SUPPLIED PASSAGE:
"""

Vice President Mike Pence holds a campaign rally at Weldall Manufacturing in Waukesha Oct. 13, 2020. (Courtesy: Pence campaign staff)


Vice President Mike Pence spoke to a crowd of supporters during a campaign stop at Weldall Manufacturing in Waukesha Tuesday.

Pence weighed in on the political news of the day—the nomination of Amy Coney Barrett to the Supreme Court—among his familiar campaign stalwarts of the economy and law and order.

Democrats largely object to Barrett’s nomination, crying foul over the departure from how the Senate handled former President Barack Obama’s Supreme Court nominee during his last year in office and her conservative credentials that would shift the court further right.

Pence framed the nomination in a religious context during his speech in Waukesha, saying “the top Democrat on the Judiciary Committee actually said that Judge Barrett's Catholic faith was of concern.”

The vice president said having Barrett on the high court would prevent Democrats’ attacks on religious liberty.

“The right to live and work and worship according to the dictates of our faith, lives loudly in the Constitution of the United States of America. These attacks on religious faith must stop and they must stop now,” he said.

Pence spoke in the Milwaukee suburbs, a key area for Republicans who see the path to winning the White House running through Wisconsin. In the latest Marquette Law School poll, Democratic candidate Joe Biden has a 46%-41% lead over the president, which is just outside the margin of error.

Pence touted the economic work of the Trump administration as reasons for Wisconsinites to give the president four more years.

“During those first three years, wages rose across the board, the fastest pace in 10 years, but they rose most rapidly for hard working, blue collar Americans,” he said. “The forgotten men and women of America were forgotten no more.”

This was also Pence’s first stop in the state since protests arose in Wauwatosa in the wake of the Milwaukee County district attorney’s decision to not charge a police officer in the shooting death of Alvin Cole.

“The president and I will always support the right of Americans to peaceful protest. It's enshrined in the Constitution,” the vice president said. “But rioting and looting is not peaceful protests...and those who do these things will be prosecuted to the fullest extent of the law.”

Pence’s visit comes with just three weeks until Election Day, and the same day Ivanka Trump visited the Fox Valley for two campaign stops. The president himself will return to the state, holding a rally Saturday in Janesville.

"""

RECORDS:
"""

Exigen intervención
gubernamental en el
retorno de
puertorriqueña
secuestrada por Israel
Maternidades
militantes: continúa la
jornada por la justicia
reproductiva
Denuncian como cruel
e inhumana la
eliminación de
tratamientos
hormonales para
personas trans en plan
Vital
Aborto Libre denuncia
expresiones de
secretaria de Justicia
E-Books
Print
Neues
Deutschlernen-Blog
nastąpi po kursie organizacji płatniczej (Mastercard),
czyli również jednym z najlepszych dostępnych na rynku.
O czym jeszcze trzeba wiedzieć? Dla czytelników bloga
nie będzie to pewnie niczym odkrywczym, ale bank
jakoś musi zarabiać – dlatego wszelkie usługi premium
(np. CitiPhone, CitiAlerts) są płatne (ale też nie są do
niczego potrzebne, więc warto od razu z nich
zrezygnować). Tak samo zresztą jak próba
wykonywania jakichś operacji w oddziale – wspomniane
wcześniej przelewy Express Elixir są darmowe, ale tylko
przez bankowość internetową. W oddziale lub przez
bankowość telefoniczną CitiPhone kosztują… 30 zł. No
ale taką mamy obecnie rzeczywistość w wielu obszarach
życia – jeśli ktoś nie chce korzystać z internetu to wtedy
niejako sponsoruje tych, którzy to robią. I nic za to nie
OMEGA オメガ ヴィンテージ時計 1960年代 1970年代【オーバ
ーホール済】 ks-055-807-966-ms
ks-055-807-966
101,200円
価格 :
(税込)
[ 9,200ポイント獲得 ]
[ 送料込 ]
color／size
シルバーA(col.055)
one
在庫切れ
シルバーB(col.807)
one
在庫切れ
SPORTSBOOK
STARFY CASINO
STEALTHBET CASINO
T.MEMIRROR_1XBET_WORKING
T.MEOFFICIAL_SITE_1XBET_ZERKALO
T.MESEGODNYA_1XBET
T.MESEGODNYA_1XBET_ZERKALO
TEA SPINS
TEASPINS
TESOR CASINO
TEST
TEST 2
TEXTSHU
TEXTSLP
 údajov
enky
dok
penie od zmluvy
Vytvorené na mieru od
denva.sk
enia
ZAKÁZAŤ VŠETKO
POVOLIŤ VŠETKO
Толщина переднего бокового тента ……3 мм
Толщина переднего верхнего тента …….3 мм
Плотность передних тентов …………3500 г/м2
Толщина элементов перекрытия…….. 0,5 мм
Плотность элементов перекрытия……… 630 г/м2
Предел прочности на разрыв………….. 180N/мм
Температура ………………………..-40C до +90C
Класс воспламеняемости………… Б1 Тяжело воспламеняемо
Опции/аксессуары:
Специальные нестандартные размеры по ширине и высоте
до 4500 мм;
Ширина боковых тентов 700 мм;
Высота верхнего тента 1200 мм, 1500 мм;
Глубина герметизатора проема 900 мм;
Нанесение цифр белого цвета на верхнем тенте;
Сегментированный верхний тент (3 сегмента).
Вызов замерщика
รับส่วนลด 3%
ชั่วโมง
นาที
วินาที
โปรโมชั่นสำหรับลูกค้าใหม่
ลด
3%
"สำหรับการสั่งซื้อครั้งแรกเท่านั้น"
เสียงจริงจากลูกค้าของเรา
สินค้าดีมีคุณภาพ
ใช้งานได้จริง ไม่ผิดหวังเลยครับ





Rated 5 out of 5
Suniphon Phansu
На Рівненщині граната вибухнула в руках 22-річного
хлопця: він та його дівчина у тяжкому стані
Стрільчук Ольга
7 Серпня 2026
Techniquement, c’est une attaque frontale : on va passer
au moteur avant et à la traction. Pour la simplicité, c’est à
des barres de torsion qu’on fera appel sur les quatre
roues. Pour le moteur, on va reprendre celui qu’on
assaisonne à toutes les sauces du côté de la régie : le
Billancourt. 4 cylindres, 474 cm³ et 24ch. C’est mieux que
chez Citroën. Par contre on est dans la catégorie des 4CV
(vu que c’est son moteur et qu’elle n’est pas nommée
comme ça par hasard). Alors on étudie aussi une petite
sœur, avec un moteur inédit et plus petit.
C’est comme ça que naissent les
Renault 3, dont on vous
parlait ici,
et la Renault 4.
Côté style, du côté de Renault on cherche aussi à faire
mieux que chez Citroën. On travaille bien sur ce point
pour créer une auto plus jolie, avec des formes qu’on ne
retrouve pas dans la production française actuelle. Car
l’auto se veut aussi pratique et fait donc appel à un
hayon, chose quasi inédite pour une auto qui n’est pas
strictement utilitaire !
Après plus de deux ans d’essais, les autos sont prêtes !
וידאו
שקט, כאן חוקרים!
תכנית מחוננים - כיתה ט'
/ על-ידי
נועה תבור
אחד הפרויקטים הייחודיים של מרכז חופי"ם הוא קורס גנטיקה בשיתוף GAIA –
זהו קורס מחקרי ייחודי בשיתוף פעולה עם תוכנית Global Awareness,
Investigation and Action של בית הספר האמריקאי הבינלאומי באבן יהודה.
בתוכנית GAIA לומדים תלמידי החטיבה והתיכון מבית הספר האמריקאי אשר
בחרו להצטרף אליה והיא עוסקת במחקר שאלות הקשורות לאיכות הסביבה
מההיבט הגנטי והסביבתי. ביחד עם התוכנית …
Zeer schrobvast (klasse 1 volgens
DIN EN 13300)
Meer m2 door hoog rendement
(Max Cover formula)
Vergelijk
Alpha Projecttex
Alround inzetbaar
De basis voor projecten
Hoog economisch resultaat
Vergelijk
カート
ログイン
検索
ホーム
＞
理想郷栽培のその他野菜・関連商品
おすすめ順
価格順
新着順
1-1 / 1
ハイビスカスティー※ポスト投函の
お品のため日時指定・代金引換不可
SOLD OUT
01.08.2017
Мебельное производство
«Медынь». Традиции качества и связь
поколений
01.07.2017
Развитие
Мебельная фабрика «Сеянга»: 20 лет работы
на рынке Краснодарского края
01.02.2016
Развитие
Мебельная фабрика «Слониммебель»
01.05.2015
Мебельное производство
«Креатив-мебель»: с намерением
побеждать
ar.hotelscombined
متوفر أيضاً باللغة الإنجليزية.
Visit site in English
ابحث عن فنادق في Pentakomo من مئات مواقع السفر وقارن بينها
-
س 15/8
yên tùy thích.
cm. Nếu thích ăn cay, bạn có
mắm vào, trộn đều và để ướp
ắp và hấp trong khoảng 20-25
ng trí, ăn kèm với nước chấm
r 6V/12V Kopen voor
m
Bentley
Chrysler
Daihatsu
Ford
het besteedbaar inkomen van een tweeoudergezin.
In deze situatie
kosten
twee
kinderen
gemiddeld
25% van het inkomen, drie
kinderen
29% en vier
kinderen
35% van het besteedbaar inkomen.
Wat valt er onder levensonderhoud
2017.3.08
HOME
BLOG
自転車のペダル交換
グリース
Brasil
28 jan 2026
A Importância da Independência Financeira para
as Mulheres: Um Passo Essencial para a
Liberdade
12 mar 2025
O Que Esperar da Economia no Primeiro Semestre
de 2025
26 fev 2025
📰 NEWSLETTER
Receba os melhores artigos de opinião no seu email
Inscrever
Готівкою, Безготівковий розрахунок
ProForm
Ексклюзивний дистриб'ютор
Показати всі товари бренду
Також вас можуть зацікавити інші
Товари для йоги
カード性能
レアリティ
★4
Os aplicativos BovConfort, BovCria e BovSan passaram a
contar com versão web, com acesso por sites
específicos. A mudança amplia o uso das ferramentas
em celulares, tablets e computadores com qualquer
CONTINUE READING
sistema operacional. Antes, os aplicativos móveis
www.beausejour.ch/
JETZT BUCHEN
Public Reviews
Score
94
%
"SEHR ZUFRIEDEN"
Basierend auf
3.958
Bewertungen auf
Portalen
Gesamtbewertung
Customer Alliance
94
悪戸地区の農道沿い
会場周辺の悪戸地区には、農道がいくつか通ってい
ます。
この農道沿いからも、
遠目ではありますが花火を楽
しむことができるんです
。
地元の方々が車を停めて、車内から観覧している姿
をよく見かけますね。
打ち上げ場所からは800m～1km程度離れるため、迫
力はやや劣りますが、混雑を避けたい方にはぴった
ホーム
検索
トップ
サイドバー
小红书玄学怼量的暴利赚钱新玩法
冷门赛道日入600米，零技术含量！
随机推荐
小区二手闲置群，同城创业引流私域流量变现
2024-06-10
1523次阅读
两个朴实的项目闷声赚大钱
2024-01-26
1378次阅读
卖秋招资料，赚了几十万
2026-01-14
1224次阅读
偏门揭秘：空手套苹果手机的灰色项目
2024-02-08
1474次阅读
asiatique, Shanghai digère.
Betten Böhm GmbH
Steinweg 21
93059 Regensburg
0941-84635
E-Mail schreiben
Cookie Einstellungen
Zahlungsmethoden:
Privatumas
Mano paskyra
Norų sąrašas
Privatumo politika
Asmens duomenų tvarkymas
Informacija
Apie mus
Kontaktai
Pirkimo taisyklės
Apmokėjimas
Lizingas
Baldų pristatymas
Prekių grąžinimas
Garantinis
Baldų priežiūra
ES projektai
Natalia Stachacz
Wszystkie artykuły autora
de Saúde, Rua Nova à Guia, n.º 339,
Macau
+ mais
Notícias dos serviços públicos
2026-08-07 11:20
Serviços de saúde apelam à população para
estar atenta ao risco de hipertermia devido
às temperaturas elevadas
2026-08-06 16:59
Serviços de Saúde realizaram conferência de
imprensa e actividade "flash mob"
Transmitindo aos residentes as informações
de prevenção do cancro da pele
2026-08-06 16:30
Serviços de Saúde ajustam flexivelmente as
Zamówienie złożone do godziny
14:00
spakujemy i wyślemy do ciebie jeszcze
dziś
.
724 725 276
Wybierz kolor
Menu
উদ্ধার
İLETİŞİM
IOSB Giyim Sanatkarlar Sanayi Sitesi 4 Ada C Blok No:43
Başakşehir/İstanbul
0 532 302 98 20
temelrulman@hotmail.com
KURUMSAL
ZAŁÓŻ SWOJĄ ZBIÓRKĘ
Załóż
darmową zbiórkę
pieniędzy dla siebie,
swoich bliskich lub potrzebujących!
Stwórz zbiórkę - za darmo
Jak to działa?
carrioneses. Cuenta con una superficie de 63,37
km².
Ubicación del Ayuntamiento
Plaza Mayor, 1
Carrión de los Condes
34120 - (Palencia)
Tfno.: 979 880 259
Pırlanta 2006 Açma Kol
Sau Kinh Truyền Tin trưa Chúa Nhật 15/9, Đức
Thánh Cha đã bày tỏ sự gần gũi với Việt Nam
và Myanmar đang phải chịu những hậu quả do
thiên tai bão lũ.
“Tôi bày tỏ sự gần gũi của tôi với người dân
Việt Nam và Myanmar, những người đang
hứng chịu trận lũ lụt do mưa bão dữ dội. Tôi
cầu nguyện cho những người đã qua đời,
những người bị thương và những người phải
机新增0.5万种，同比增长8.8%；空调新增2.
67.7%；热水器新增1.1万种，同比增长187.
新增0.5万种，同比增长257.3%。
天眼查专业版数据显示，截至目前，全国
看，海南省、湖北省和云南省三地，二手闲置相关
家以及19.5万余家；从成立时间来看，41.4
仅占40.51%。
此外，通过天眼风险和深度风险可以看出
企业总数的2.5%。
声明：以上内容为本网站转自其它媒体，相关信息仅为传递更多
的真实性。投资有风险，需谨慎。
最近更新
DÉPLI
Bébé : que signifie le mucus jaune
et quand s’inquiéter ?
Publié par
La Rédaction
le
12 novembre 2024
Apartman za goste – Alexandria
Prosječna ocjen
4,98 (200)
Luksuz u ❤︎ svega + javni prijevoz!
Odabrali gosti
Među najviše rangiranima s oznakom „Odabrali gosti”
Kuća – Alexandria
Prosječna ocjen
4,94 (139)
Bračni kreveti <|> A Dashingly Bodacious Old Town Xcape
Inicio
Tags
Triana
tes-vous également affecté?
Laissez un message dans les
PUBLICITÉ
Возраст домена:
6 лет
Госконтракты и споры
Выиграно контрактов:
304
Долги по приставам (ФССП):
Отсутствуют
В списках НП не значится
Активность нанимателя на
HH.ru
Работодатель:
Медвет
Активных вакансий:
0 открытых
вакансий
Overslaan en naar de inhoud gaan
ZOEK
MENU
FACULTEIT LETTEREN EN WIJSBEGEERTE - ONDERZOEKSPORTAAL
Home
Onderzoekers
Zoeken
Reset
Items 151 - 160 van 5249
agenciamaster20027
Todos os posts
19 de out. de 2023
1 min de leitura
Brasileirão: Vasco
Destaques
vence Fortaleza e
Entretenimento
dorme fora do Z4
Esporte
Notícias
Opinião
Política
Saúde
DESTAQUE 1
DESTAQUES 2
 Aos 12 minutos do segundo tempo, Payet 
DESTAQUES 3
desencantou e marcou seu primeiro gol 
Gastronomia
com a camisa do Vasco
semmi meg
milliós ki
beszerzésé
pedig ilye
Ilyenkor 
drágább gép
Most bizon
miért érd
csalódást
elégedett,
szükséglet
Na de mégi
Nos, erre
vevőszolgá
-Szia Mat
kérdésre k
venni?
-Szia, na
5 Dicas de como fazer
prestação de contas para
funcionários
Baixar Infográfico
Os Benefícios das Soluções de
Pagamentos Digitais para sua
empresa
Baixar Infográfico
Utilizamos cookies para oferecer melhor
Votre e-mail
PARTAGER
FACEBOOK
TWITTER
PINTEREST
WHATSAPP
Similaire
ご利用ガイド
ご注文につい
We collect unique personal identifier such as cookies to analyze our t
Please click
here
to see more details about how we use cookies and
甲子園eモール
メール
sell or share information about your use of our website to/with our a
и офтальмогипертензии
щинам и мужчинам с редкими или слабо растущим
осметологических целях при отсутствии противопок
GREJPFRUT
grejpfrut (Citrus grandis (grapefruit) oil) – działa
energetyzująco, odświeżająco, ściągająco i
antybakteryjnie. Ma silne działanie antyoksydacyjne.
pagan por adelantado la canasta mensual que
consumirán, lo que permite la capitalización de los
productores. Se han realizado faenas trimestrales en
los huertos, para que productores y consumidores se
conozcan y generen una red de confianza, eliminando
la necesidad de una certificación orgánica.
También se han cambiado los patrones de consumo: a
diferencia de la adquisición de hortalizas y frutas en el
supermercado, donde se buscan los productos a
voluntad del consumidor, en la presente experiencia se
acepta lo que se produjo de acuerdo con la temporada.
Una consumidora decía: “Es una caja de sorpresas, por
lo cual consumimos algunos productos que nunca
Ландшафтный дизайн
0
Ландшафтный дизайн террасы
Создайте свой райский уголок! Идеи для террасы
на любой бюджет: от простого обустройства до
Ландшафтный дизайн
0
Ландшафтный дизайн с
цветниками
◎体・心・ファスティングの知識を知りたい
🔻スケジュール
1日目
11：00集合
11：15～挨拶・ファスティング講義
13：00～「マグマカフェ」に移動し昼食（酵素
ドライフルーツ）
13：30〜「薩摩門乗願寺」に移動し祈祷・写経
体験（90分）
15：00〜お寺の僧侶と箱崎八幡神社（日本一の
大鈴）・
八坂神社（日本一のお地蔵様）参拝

"""

TASK GOAL: Reproduce the full article on Mike Pence's campaign stop in Waukesha word for word, without changing anything.

SOLVED EXERCISE:
Vice President Mike Pence holds a campaign rally at Weldall Manufacturing in Waukesha Oct. 13, 2020. (Courtesy: Pence campaign staff)


Vice President Mike Pence spoke to a crowd of supporters during a campaign stop at Weldall Manufacturing in Waukesha Tuesday.

Pence weighed in on the political news of the day—the nomination of Amy Coney Barrett to the Supreme Court—among his familiar campaign stalwarts of the economy and law and order.

Democrats largely object to Barrett’s nomination, crying foul over the departure from how the Senate handled former President Barack Obama’s Supreme Court nominee during his last year in office and her conservative credentials that would shift the court further right.

Pence framed the nomination in a religious context during his speech in Waukesha, saying “the top Democrat on the Judiciary Committee actually said that Judge Barrett's Catholic faith was of concern.”

The vice president said having Barrett on the high court would prevent Democrats’ attacks on religious liberty.

“The right to live and work and worship according to the dictates of our faith, lives loudly in the Constitution of the United States of America. These attacks on religious faith must stop and they must stop now,” he said.

Pence spoke in the Milwaukee suburbs, a key area for Republicans who see the path to winning the White House running through Wisconsin. In the latest Marquette Law School poll, Democratic candidate Joe Biden has a 46%-41% lead over the president, which is just outside the margin of error.

Pence touted the economic work of the Trump administration as reasons for Wisconsinites to give the president four more years.

“During those first three years, wages rose across the board, the fastest pace in 10 years, but they rose most rapidly for hard working, blue collar Americans,” he said. “The forgotten men and women of America were forgotten no more.”

This was also Pence’s first stop in the state since protests arose in Wauwatosa in the wake of the Milwaukee County district attorney’s decision to not charge a police officer in the shooting death of Alvin Cole.

“The president and I will always support the right of Americans to peaceful protest. It's enshrined in the Constitution,” the vice president said. “But rioting and looting is not peaceful protests...and those who do these things will be prosecuted to the fullest extent of the law.”

Pence’s visit comes with just three weeks until Election Day, and the same day Ivanka Trump visited the Fox Valley for two campaign stops. The president himself will return to the state, holding a rally Saturday in Janesville.